A ascensão de Boulos e a fragmentação da direita
Enquanto isso, Guilherme Boulos tem capitalizado sobre a fragmentação da direita e o desgaste de seus principais adversários. Conhecido por sua atuação como coordenador do Movimento dos Trabalhadores Sem Teto (MTST), Boulos tem se apresentado como um candidato capaz de dialogar com diferentes segmentos da população, especialmente nas periferias de São Paulo, onde Marçal obteve uma fatia significativa de votos no primeiro turno.
Marçal, inclusive, reconheceu que cerca de 45% de seus votos vieram de regiões onde o presidente Lula venceu em 2022, sugerindo que esse eleitorado pode se inclinar para Boulos no segundo turno. “Tenho certeza que ele [Boulos] vence. Ele sabe sinalizar com o povo e o Ricardo não sabe, Boulos e Lula têm a língua do povo, os outros [estão] só brigando.”
A narrativa de Boulos como representante da “língua do povo” contrasta com a imagem mais técnica e administrativa de Nunes, que, embora tenha o apoio de Tarcísio de Freitas, enfrenta dificuldades em conquistar a confiança dos eleitores mais à direita. A campanha de Nunes, que inicialmente buscou o apoio dos bolsonaristas, agora tenta reposicionar seu discurso, focando em sua experiência como gestor e na importância de manter a estabilidade administrativa na maior cidade do país.
Boulos tem defendido que quem votou em Marçal quer mudança na gestão, numa análise que discorda de quem diz que os eleitores de Marçal são naturalmente de Nunes. O candidato de esquerda diz que vai conquistar esse eleitor mostrando que representa a mudança que São Paulo precisa. Além disso, pretende desmascarar a farsa da propaganda triunfalista do atual prefeito.
Consequências para 2026 e o futuro da direita
A eleição em São Paulo tem sido interpretada como um termômetro para a política nacional e as eleições presidenciais de 2026. O enfraquecimento da unidade da direita em um dos principais redutos eleitorais do país pode ter consequências de longo prazo, não apenas para as lideranças locais, mas também para figuras como Bolsonaro e Tarcísio de Freitas, que já são vistos como potenciais candidatos em futuras disputas.

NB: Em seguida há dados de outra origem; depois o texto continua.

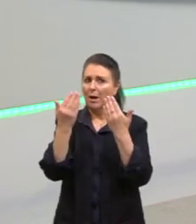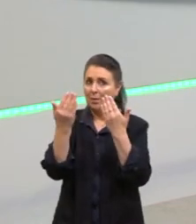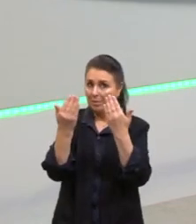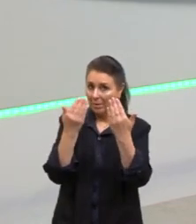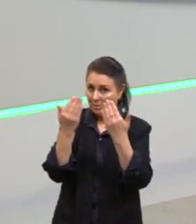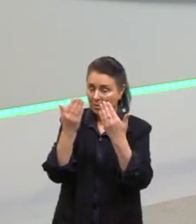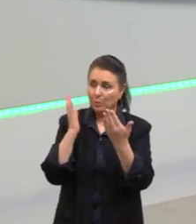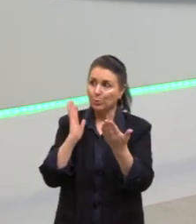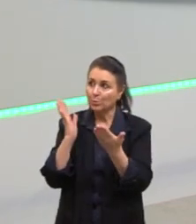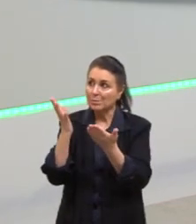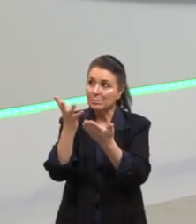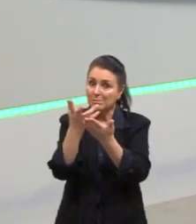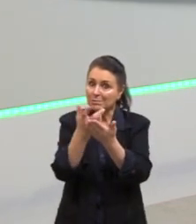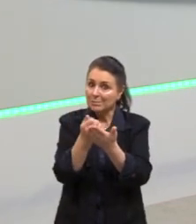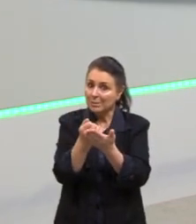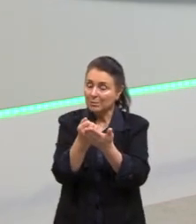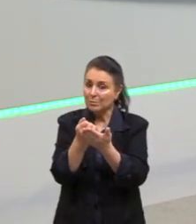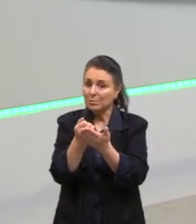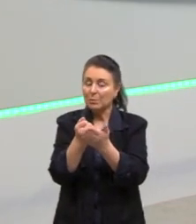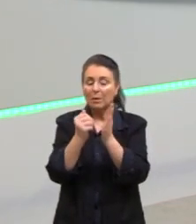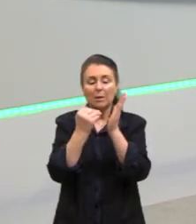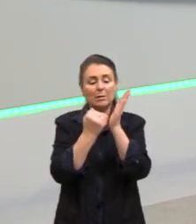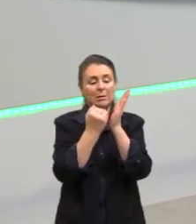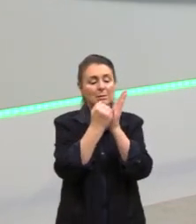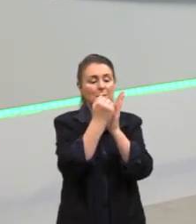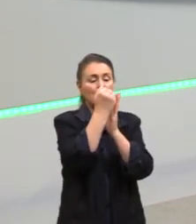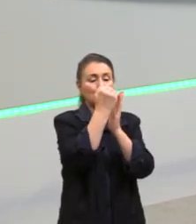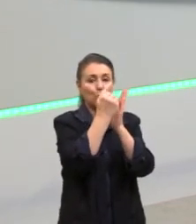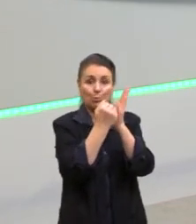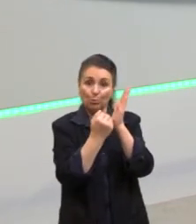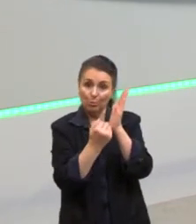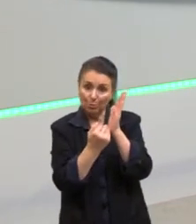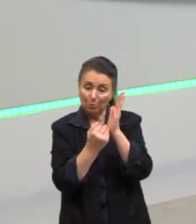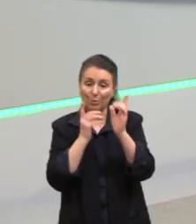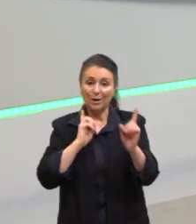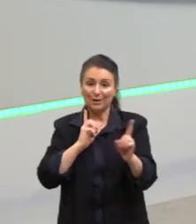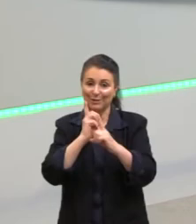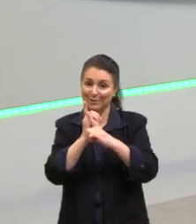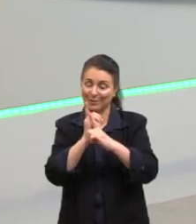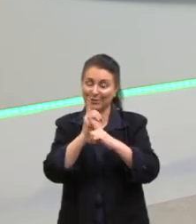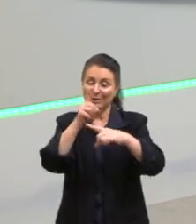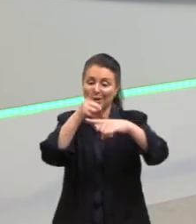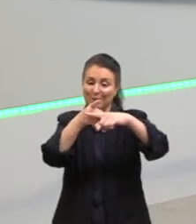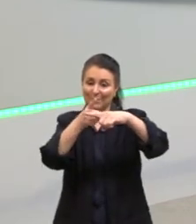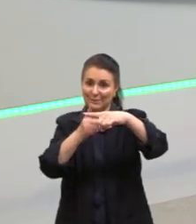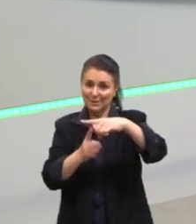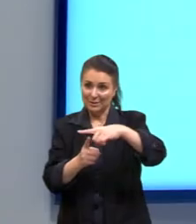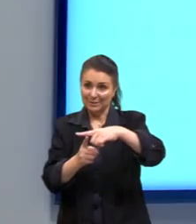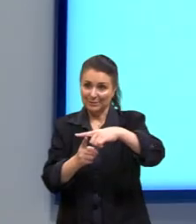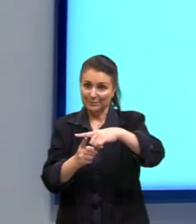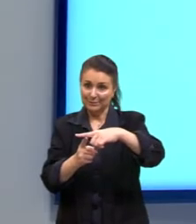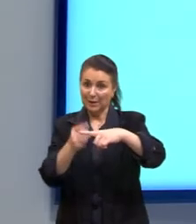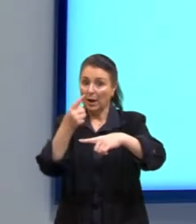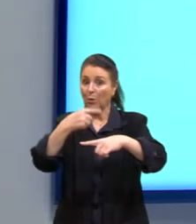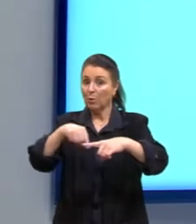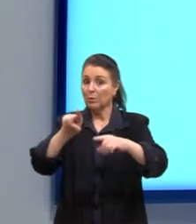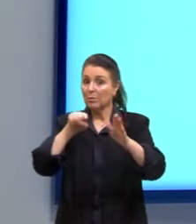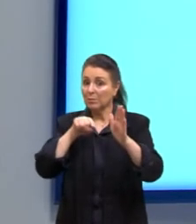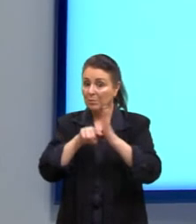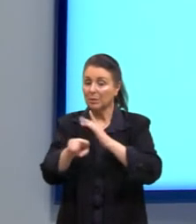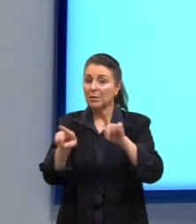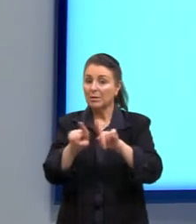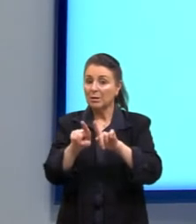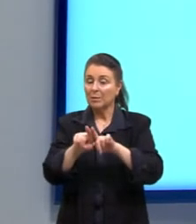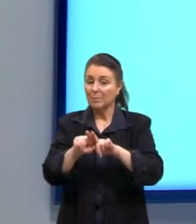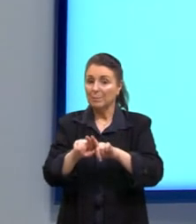os dados, listamos eles bonitinho e chegamos ali na mediana. A próxima questão, ela também é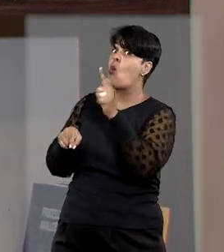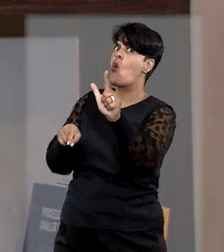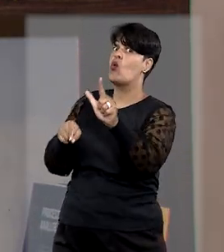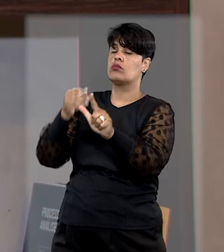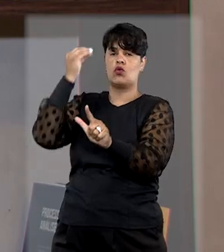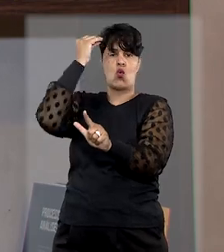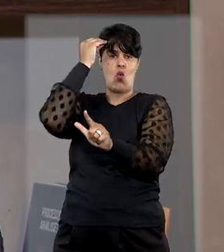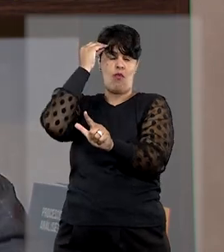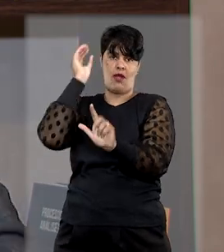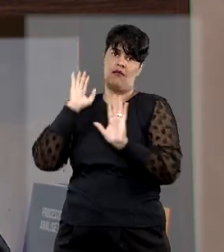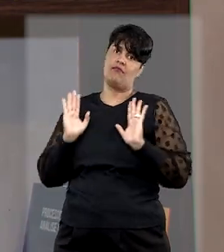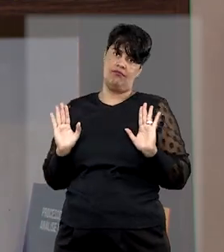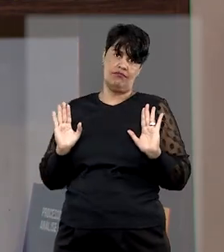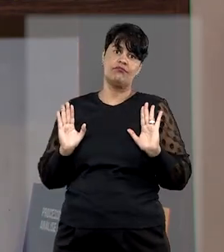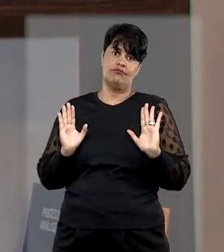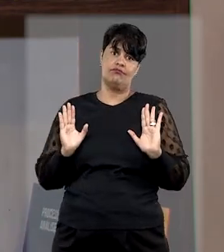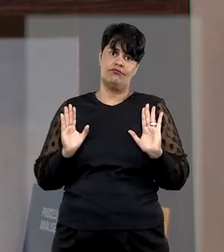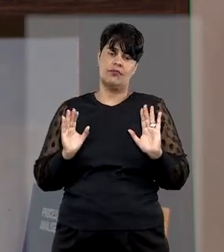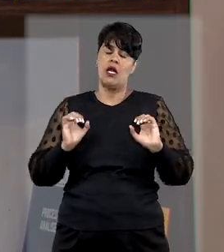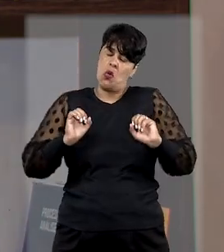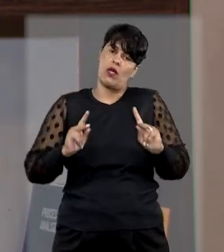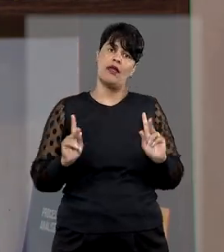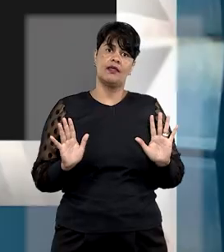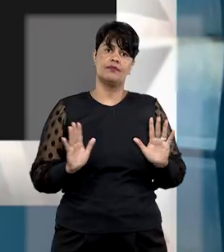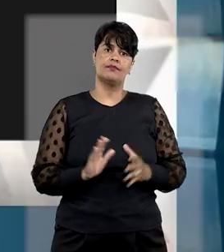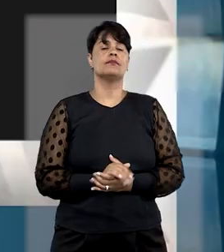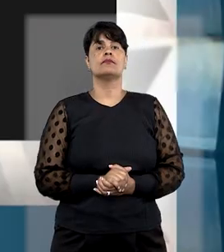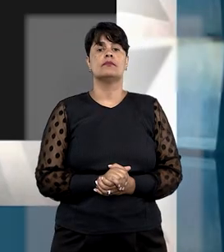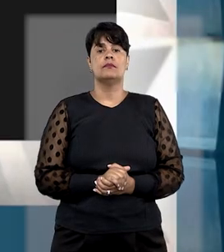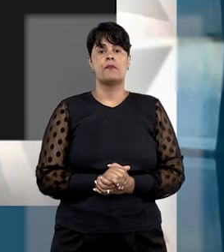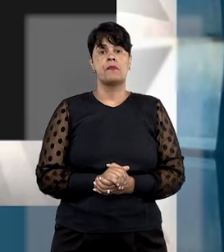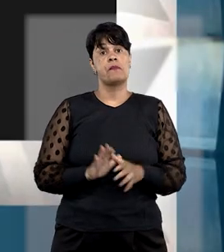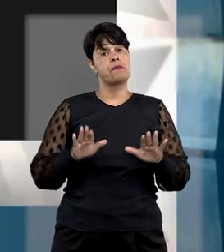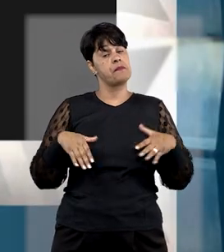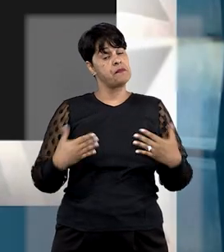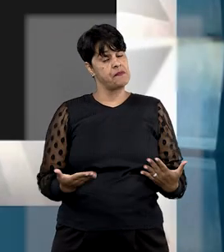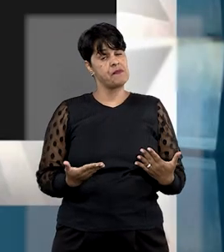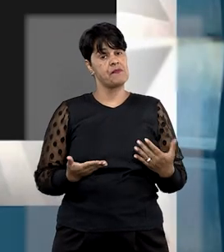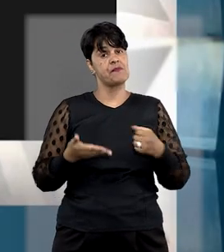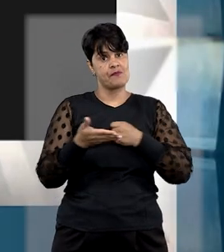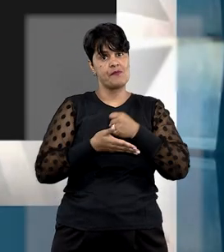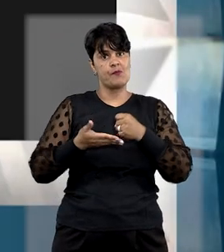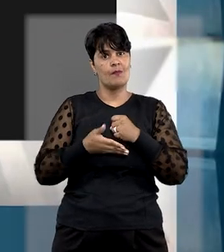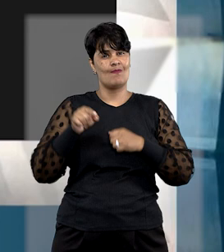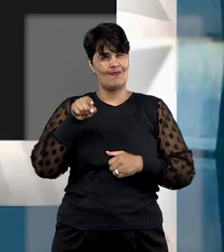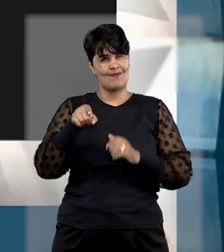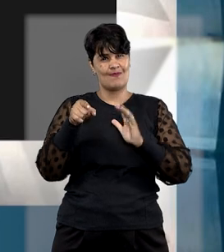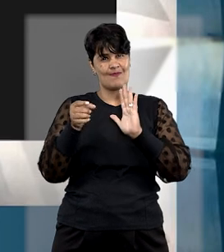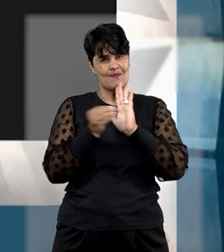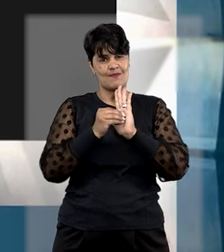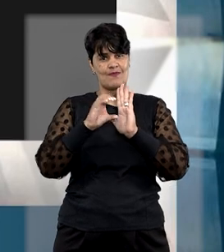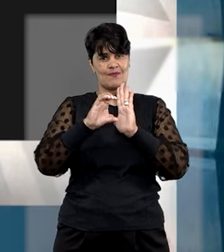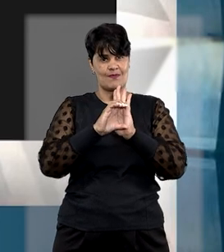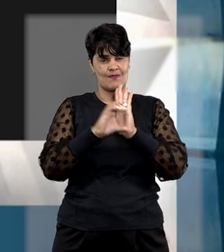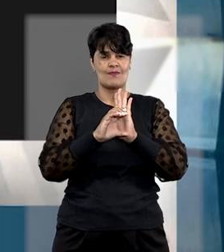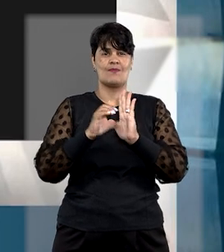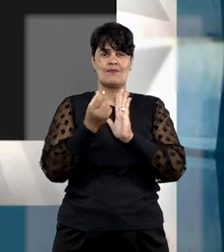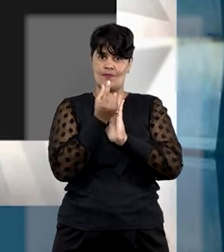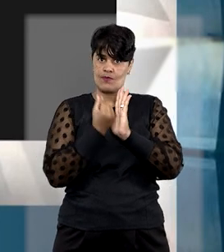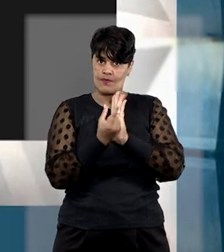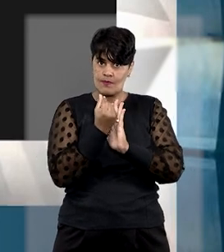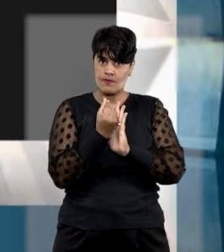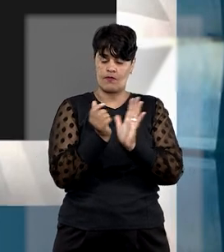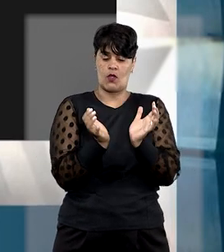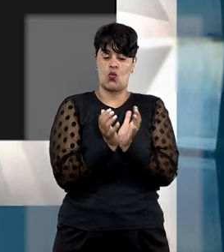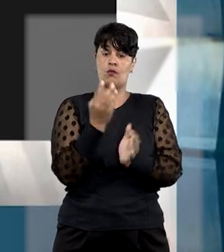força maior ou um caso fortuito. E com base nessa previsão do CDC, a terceira turma do Superior Tribunal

Marçal, por sua vez, já indicou que pretende disputar a presidência ou o governo de São Paulo em 2026, o que adiciona mais um elemento de tensão à já conturbada relação entre as lideranças de direita e se choca com as pretensões de Tarcísio. Seu rompimento com Nunes e os principais expoentes do bolsonarismo reflete um movimento de insatisfação que pode fragmentar ainda mais o campo conservador nos próximos anos.
Com a direita dividida e o eleitorado bolsonarista fragmentado, Guilherme Boulos surge como um forte concorrente no segundo turno das eleições em São Paulo. A rejeição de Marçal a Nunes, somada ao distanciamento estratégico de Bolsonaro, cria um cenário favorável para Boulos, que pode consolidar o apoio de setores populares e descontentes com a atual administração. Enquanto Nunes tenta realinhar sua campanha e conquistar o voto de centro, o racha na direita pode ser decisivo para o desfecho da eleição e para os rumos da política paulistana e nacional nos próximos anos.